THE REQUEST: Show every line below that contains the word "Vladimirskij", copying each one in full. Count a match only when the case agrees.

DATA SECTION:
Start

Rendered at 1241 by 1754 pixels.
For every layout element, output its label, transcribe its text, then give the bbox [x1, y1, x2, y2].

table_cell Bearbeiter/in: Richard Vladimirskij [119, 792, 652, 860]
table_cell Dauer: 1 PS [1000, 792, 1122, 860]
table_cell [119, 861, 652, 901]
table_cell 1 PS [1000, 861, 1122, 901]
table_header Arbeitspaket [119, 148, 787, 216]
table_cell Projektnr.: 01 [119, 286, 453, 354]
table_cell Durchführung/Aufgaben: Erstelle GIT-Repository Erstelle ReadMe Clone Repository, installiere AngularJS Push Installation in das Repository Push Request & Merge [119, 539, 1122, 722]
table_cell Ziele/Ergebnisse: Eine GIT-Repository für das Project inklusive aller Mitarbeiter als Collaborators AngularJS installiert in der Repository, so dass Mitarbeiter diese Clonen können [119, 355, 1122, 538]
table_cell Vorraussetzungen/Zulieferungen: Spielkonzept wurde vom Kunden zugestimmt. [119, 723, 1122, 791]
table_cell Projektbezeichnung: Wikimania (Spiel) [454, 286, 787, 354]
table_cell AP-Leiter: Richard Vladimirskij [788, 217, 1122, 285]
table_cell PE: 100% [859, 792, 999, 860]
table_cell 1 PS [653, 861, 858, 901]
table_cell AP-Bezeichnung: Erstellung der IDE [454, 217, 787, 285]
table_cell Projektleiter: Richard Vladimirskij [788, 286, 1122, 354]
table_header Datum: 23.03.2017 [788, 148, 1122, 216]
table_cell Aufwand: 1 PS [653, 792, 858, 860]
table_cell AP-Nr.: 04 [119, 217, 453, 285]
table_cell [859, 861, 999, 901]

End

RESPONSE TO THIS TASK:
table_cell Bearbeiter/in: Richard Vladimirskij [119, 792, 652, 860]
table_cell AP-Leiter: Richard Vladimirskij [788, 217, 1122, 285]
table_cell Projektleiter: Richard Vladimirskij [788, 286, 1122, 354]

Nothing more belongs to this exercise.